After four-and-a-half years living with my cat in a one-bedroom apartment, I moved to a new neighborhood and now officially take transit to work – a bigger deal than I would like to admit.  I have a new job, am at the beginning of a new decade in age, and have a new, determined life goal. 

It's time for a new set of stolen shorts.




Tuesday, January 12, 2016

The D*ck Ring

Well, I’m dating again.  My interest in meeting Internet strangers (in hopes of finding love) ebbs and flows.  I find the effort it takes to identify and set aside time for dates more often than not goes without ROI.  However, my 30th birthday and winter have come, and the looming threat of loneliness has won.  So here we are.
 
            We met through a mutual friend – a rarity in the modern dating environment.  His now ex-roommate (hopefully an unrelated occurrence)/my friend from improv dragged him along to the restaurant at which I was working for a promised visit.  It was a slow afternoon so I had time to stand at the table and chat.  He was quiet, but charming, and I liked his smile.  I thought at the time it was happy happenstance, but learned recently it was always meant to be a setup.

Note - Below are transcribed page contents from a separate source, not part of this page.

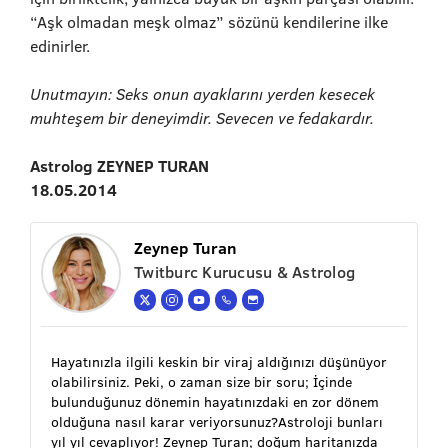
“Aşk olmadan meşk olmaz” sözünü kendilerine ilke
edinirler.
Unutmayın: Seks onun ayaklarını yerden kesecek
muhteşem bir deneyimdir. Sevecen ve fedakardır.
Astrolog ZEYNEP TURAN
18.05.2014
Zeynep Turan
Twitburc Kurucusu & Astrolog
Hayatınızla ilgili keskin bir viraj aldığınızı düşünüyor
olabilirsiniz. Peki, o zaman size bir soru; İçinde
bulunduğunuz dönemin hayatınızdaki en zor dönem
olduğuna nasıl karar veriyorsunuz?Astroloji bunları
yıl yıl cevaplıyor! Zeynep Turan; doğum haritanızda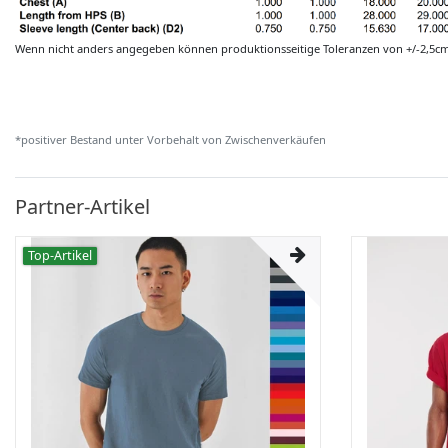
Wenn nicht anders angegeben können produktionsseitige Toleranzen von +/-2,5c
*positiver Bestand unter Vorbehalt von Zwischenverkäufen
Partner-Artikel
Top-Artikel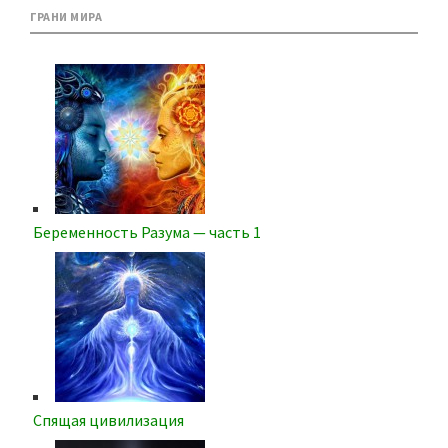
ГРАНИ МИРА
Беременность Разума — часть 1
Спящая цивилизация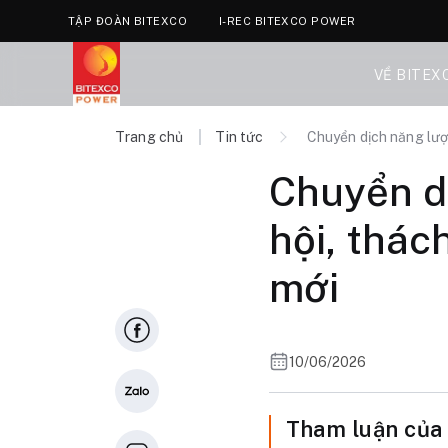
TẬP ĐOÀN BITEXCO
I-REC BITEXCO POWER
VỀ BITEX
Trang chủ
Tin tức
Chuyển dịch năng lượn
Chuyển dị
hội, thác
mới
10/06/2026
Tham luận của 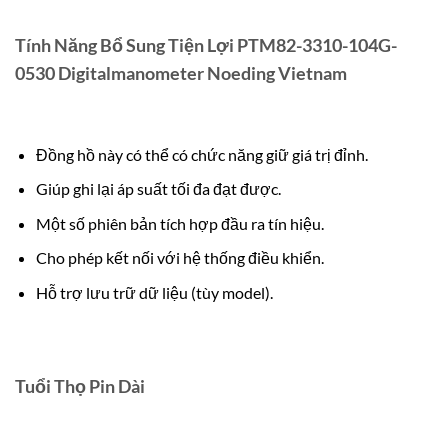
Tính Năng Bổ Sung Tiện Lợi PTM82-3310-104G-
0530 Digitalmanometer Noeding Vietnam
Đồng hồ này có thể có chức năng giữ giá trị đỉnh.
Giúp ghi lại áp suất tối đa đạt được.
Một số phiên bản tích hợp đầu ra tín hiệu.
Cho phép kết nối với hệ thống điều khiển.
Hỗ trợ lưu trữ dữ liệu (tùy model).
Tuổi Thọ Pin Dài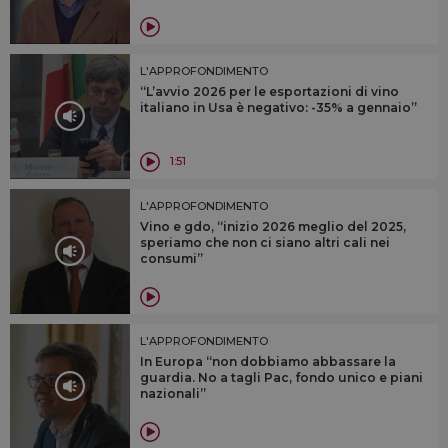
L'APPROFONDIMENTO
“L’avvio 2026 per le esportazioni di vino
italiano in Usa è negativo: -35% a gennaio”
1:51
L'APPROFONDIMENTO
Vino e gdo, “inizio 2026 meglio del 2025,
speriamo che non ci siano altri cali nei
consumi”
L'APPROFONDIMENTO
In Europa “non dobbiamo abbassare la
guardia. No a tagli Pac, fondo unico e piani
nazionali”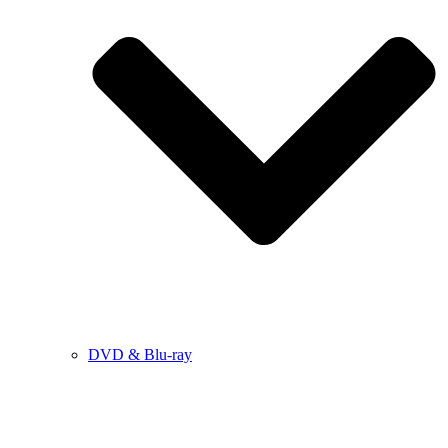
DVD & Blu-ray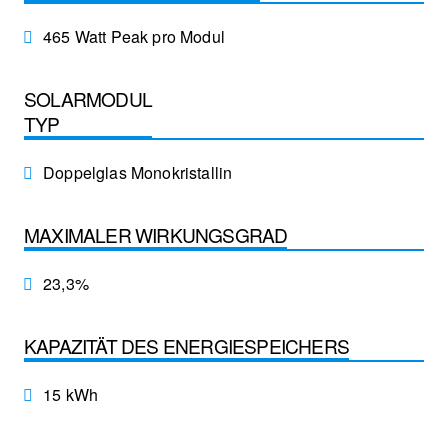
465 Watt Peak pro Modul
SOLARMODUL
TYP
Doppelglas Monokristallin
MAXIMALER WIRKUNGSGRAD
23,3%
KAPAZITÄT DES ENERGIESPEICHERS
15 kWh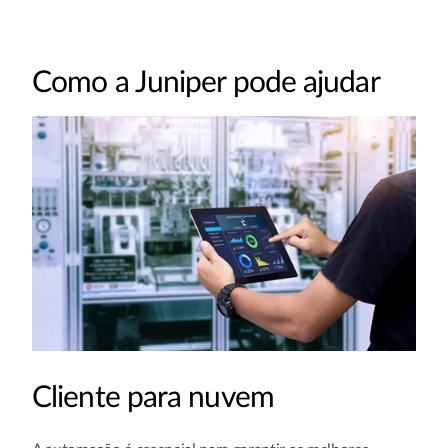
Como a Juniper pode ajudar
Cliente para nuvem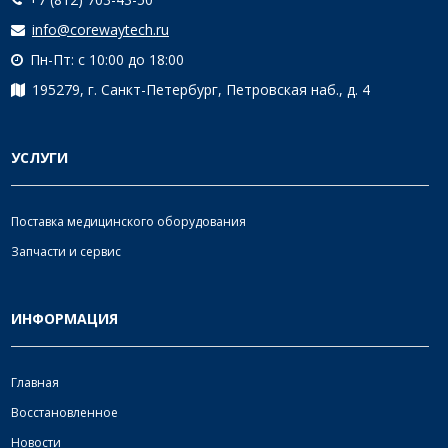
info@corewaytech.ru
Пн-Пт: с 10:00 до 18:00
195279, г. Санкт-Петербург, Петровская наб., д. 4
УСЛУГИ
Поставка медицинского оборудования
Запчасти и сервис
ИНФОРМАЦИЯ
Главная
Восстановленное
Новости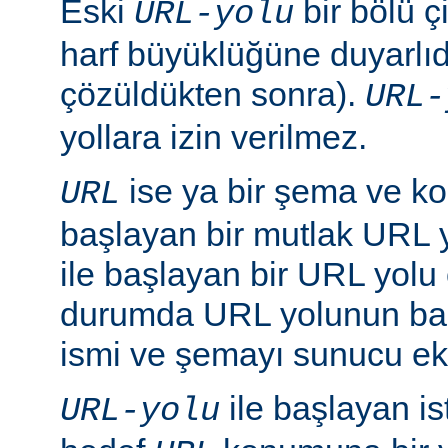
Eski
bir bölü çi
URL-yolu
harf büyüklüğüne duyarlıd
çözüldükten sonra).
URL-
yollara izin verilmez.
ise ya bir şema ve ko
URL
başlayan bir mutlak URL ya
ile başlayan bir URL yolu ol
durumda URL yolunun baş
ismi ve şemayı sunucu ekl
ile başlayan is
URL-yolu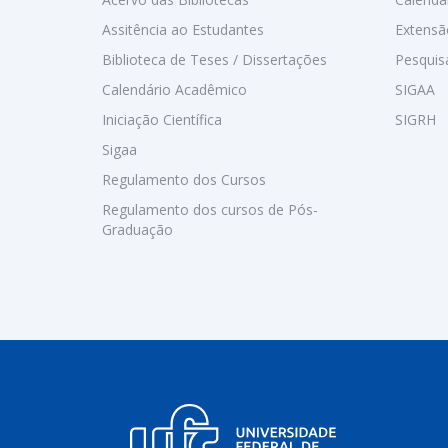
Assitência ao Estudantes
Extensã
Biblioteca de Teses / Dissertações
Pesquis
Calendário Acadêmico
SIGAA
Iniciação Científica
SIGRH
Sigaa
Regulamento dos Cursos
Regulamento dos cursos de Pós-
Graduação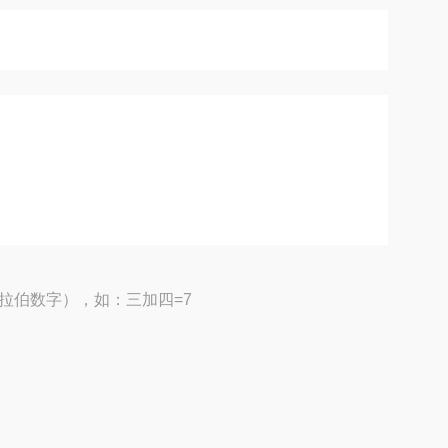
拉伯数字），如：三加四=7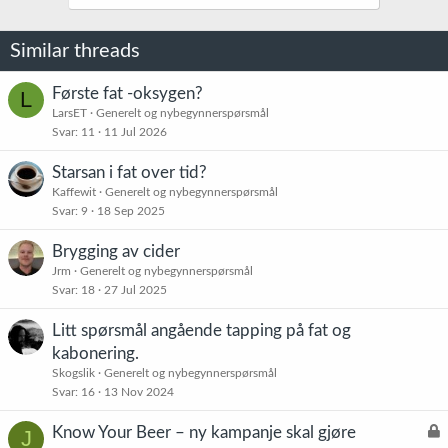
s
j
o
Similar threads
n
e
r
Første fat -oksygen?
L
:
LarsET
Generelt og nybegynnerspørsmål
Svar
11
11 Jul 2026
Starsan i fat over tid?
Kaffewit
Generelt og nybegynnerspørsmål
Svar
9
18 Sep 2025
Brygging av cider
Jrm
Generelt og nybegynnerspørsmål
Svar
18
27 Jul 2025
Litt spørsmål angående tapping på fat og
kabonering.
Skogslik
Generelt og nybegynnerspørsmål
Svar
16
13 Nov 2024
L
Know Your Beer – ny kampanje skal gjøre
J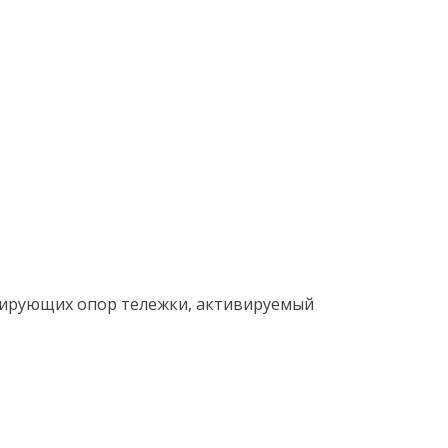
изирующих опор тележки, активируемый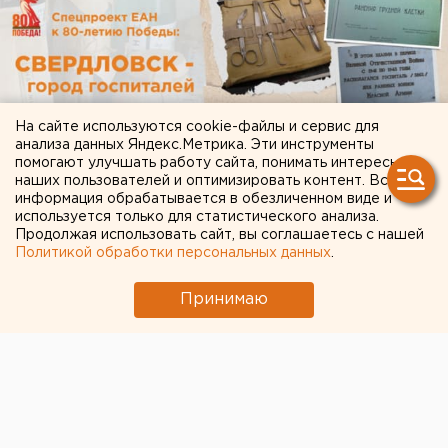
На сайте используются cookie-файлы и сервис для
анализа данных Яндекс.Метрика. Эти инструменты
помогают улучшать работу сайта, понимать интересы
наших пользователей и оптимизировать контент. Вся
информация обрабатывается в обезличенном виде и
используется только для статистического анализа.
Продолжая использовать сайт, вы соглашаетесь с нашей
Политикой обработки персональных данных
.
Принимаю
ЧИТАЙТЕ ТАКЖЕ:
Участок с челябинским элеватором выставят
на аукцион по КРТ в этом году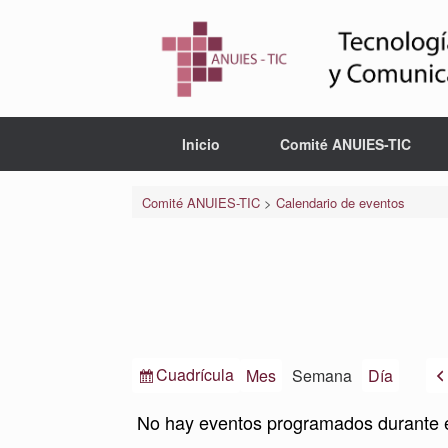
Saltar
al
contenido
Inicio
Comité ANUIES-TIC
Comité ANUIES-TIC
>
Calendario de eventos
Ver
Cuadrícula
Mes
Semana
Día
como
No hay eventos programados durante 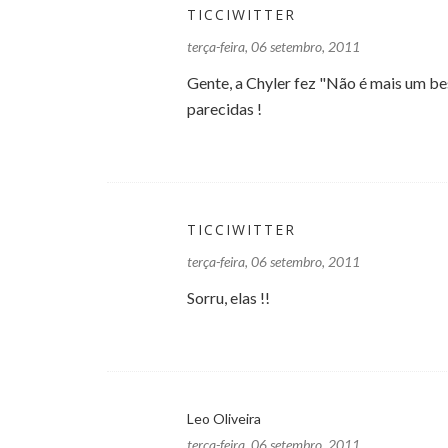
TICCIWITTER
terça-feira, 06 setembro, 2011
Gente, a Chyler fez "Não é mais um bes
parecidas !
TICCIWITTER
terça-feira, 06 setembro, 2011
Sorru, elas !!
Leo Oliveira
terça-feira, 06 setembro, 2011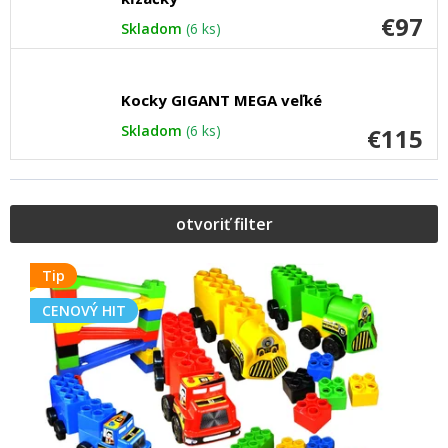
€97
Skladom
(6 ks)
Kocky GIGANT MEGA veľké
Skladom
(6 ks)
€115
otvoriť filter
V
ý
Tip
p
CENOVÝ HIT
i
s
p
r
o
d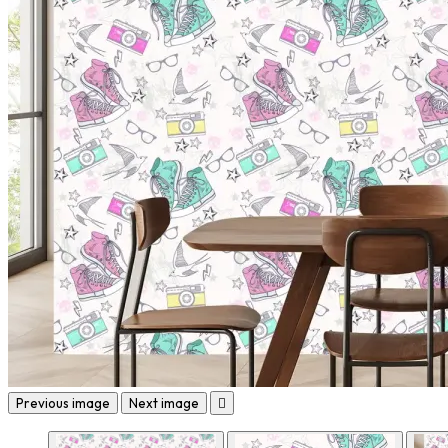
Previous image
Next image
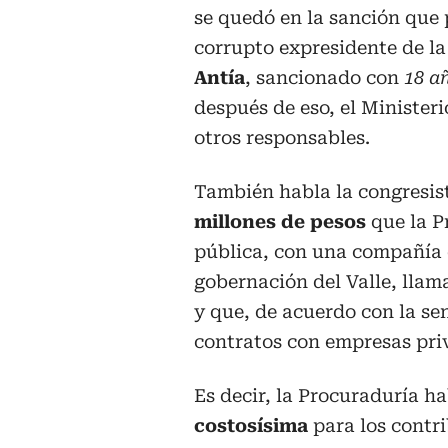
se quedó en la sanción que 
corrupto expresidente de la
Antía
, sancionado con
18 a
después de eso, el Minister
otros responsables.
También habla la congresis
millones de pesos
que la P
pública, con una compañía d
gobernación del Valle, lla
y que, de acuerdo con la se
contratos con empresas pri
Es decir, la Procuraduría 
costosísima
para los contr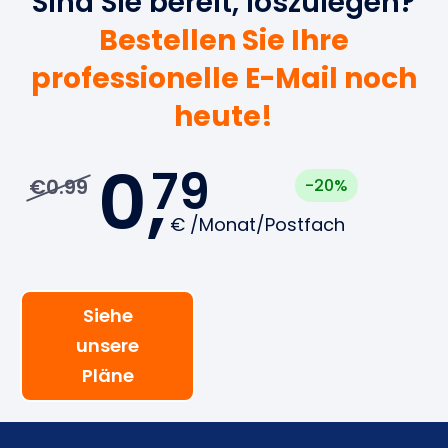
Sind Sie bereit, loszulegen?
Bestellen Sie Ihre
professionelle E-Mail noch
heute!
0,
79
€0.99
-20%
€
/Monat/Postfach
Siehe
unsere
Pläne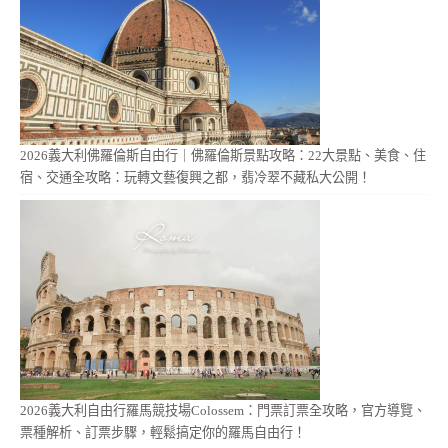
2026義大利佛羅倫斯自由行｜佛羅倫斯景點攻略：22大景點、美食、住
宿、交通全攻略：玩轉文藝復興之都，翡冷翠不藏私大公開！
2026義大利自由行羅馬競技場Colossem：門票訂票全攻略，官方導覽、
票種解析、訂票步驟，輕鬆搞定你的羅馬自由行！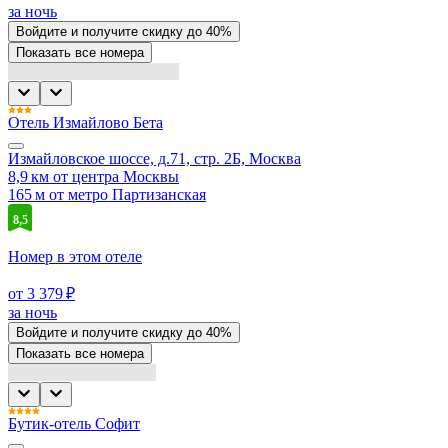
за ночь
Войдите
и получите скидку до
40%
Показать все номера
Отель Измайлово Бета
Измайловское шоссе, д.71, стр. 2Б, Москва
8,9 км от центра Москвы
165 м от метро Партизанская
8,5
Номер в этом отеле
от 3 379 ₽
за ночь
Войдите
и получите скидку до
40%
Показать все номера
Бутик-отель Софит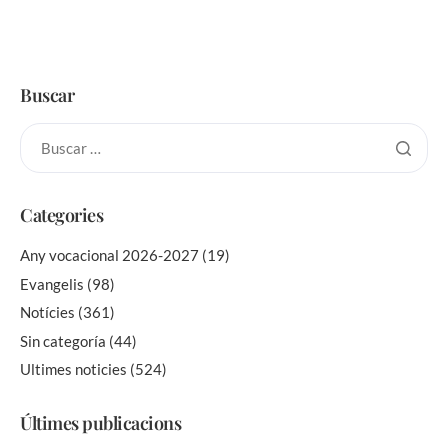
Buscar
Categories
Any vocacional 2026-2027
(19)
Evangelis
(98)
Notícies
(361)
Sin categoría
(44)
Ultimes noticies
(524)
Últimes publicacions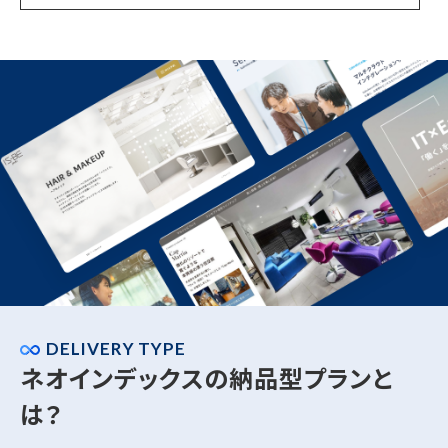
DELIVERY TYPE
ネオインデックスの納品型プランと
は？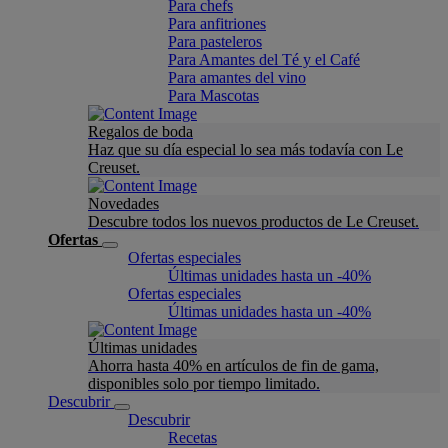
Para chefs
Para anfitriones
Para pasteleros
Para Amantes del Té y el Café
Para amantes del vino
Para Mascotas
Regalos de boda
Haz que su día especial lo sea más todavía con Le
Creuset.
Novedades
Descubre todos los nuevos productos de Le Creuset.
Ofertas
Ofertas especiales
Últimas unidades hasta un -40%
Ofertas especiales
Últimas unidades hasta un -40%
Últimas unidades
Ahorra hasta 40% en artículos de fin de gama,
disponibles solo por tiempo limitado.
Descubrir
Descubrir
Recetas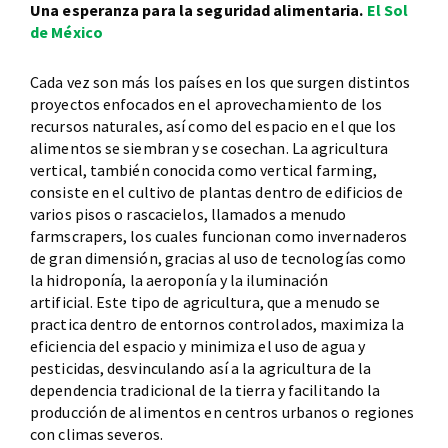
Una esperanza para la seguridad alimentaria.
El Sol
de México
Cada vez son más los países en los que surgen distintos
proyectos enfocados en el aprovechamiento de los
recursos naturales, así como del espacio en el que los
alimentos se siembran y se cosechan. La agricultura
vertical, también conocida como vertical farming,
consiste en el cultivo de plantas dentro de edificios de
varios pisos o rascacielos, llamados a menudo
farmscrapers, los cuales funcionan como invernaderos
de gran dimensión, gracias al uso de tecnologías como
la hidroponía, la aeroponía y la iluminación
artificial. Este tipo de agricultura, que a menudo se
practica dentro de entornos controlados, maximiza la
eficiencia del espacio y minimiza el uso de agua y
pesticidas, desvinculando así a la agricultura de la
dependencia tradicional de la tierra y facilitando la
producción de alimentos en centros urbanos o regiones
con climas severos.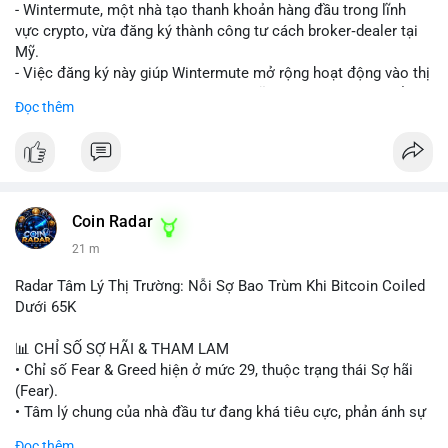
nguồn để xác định rõ ý đồ.
- Wintermute, một nhà tạo thanh khoản hàng đầu trong lĩnh
vực crypto, vừa đăng ký thành công tư cách broker‑dealer tại
Lời khuyên: Nhà đầu tư nhỏ lẻ nên thận trọng, tránh hành động
Mỹ.
theo cảm xúc. Quan sát diễn biến giá trong 24-48 giờ tới. Nếu
- Việc đăng ký này giúp Wintermute mở rộng hoạt động vào thị
giá không phản ứng mạnh, khả năng cao là chuyển ví nội bộ, ít
trường chứng khoán tokenized, một lĩnh vực đang phát triển
Đọc thêm
tác động đến thị trường. Chỉ vào lệnh khi có xác nhận xu
nhanh chóng ở Hoa Kỳ.
hướng rõ ràng.
- Với tư cách là broker‑dealer, công ty có thể cung cấp dịch vụ
giao dịch, sàn giao dịch và thanh toán cho các tài sản
#317btc
#20triệuusd
#mempool
#chuyểnsàn
#áplựcbán
tokenized, đồng thời tuân thủ quy định của SEC.
- Đây là bước chiến lược nhằm tận dụng cơ hội tăng trưởng của
thị trường tokenized và củng cố vị thế của Wintermute trong
Coin Radar
ngành tài chính kỹ thuật số.
21 m
#binancesquare
#cryptonews
#wintermute
#brokerdealer
Radar Tâm Lý Thị Trường: Nỗi Sợ Bao Trùm Khi Bitcoin Coiled
#tokenizedsecurities
#usregulation
Dưới 65K
$btc $eth
📊 CHỈ SỐ SỢ HÃI & THAM LAM
• Chỉ số Fear & Greed hiện ở mức 29, thuộc trạng thái Sợ hãi
#vlikevn
#titanbot
(Fear).
• Tâm lý chung của nhà đầu tư đang khá tiêu cực, phản ánh sự
📰 Nguồn: Cointelegraph
thận trọng cao độ trước các biến động thị trường.
Đọc thêm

            He asked our mutual friend for my number and for quite some time, we tried to schedule a date.  I cancelled a couple times, my jadedness got in the way, and then he immersed himself in training for and completing an Ironman.  I followed up with him after his return to Chicago and we finally found a time to grab drinks.

            We met at a trendy bar in Logan Square; I ordered a drink that was “whiskey forward” though I still don’t know what that means.  He was sweet and seemed, inexplicably, to find my sass charming.  Conversation was easy.  Looking back, though, that might be attributed to the fact that I dominated two-and-a-half of the three hours we spent together grilling him about his dick piercing. 

I’m not entirely sure how his peen came up in conversation (I also learned he has a smiley face tattoo on his butt), but it was such remarkable information, I couldn’t let it go. 

I was a woman obsessed.

I rudely assumed it was a relic mistake from college, but learned instead that it was a very recent, conscious choice.  Of course, I needed to know everything.  Why?  Didn’t it hurt?  Doesn’t it get dirty?  A double bar – why?  Where exactly is it?  Show me using your arm as a penis.  I don’t get it.  It goes through the shaft?  Is it foreskin?  Was the piercer uncomfy?  Did you have to get hard to get it pierced?  Were you uncomfy…being naked at a piercing place?  Again, why?  Have you used it yet – on a lady? 

And finally, most importantly, can I see it?

            A presumptuous inquiry, sure, but I was a couple whiskey-forward cocktails in and it just felt right.  He agreed, however reluctantly, not before warning me that it was chilly in the bar and that he was flaccid.  I offered my approval if he wanted to go get hard before the viewing, but he felt that would be worse.

            “You’re going to giggle; you’re too awkward not to,” he informed me as though I were new to my own body.
            “Yes, of course I am.”
            “You can’t even get through this conversation without laughing.”
            “But that’s fine.  Because I’m already laughing, so you’ll know I’m not laughing at your peen.  I’m just laughing because this is amazing and weird.”

            The bar had two single bathrooms making this endeavor quite simple.  With coats on and the bill paid, I went first into the ladies’ room; he joined me a few seconds later.  I was giggling before the bathroom door was even locked.

            “Just a reminder, I’m not going to touch it.”
            “I know that.”
            “This is purely research.”
           
            And then there it was: his genital jewelry.  I leaned in to get a slightly closer look.  I was so happy. 

            We walked out of the bathroom and out of the bar, hugged, and walked in opposite directions.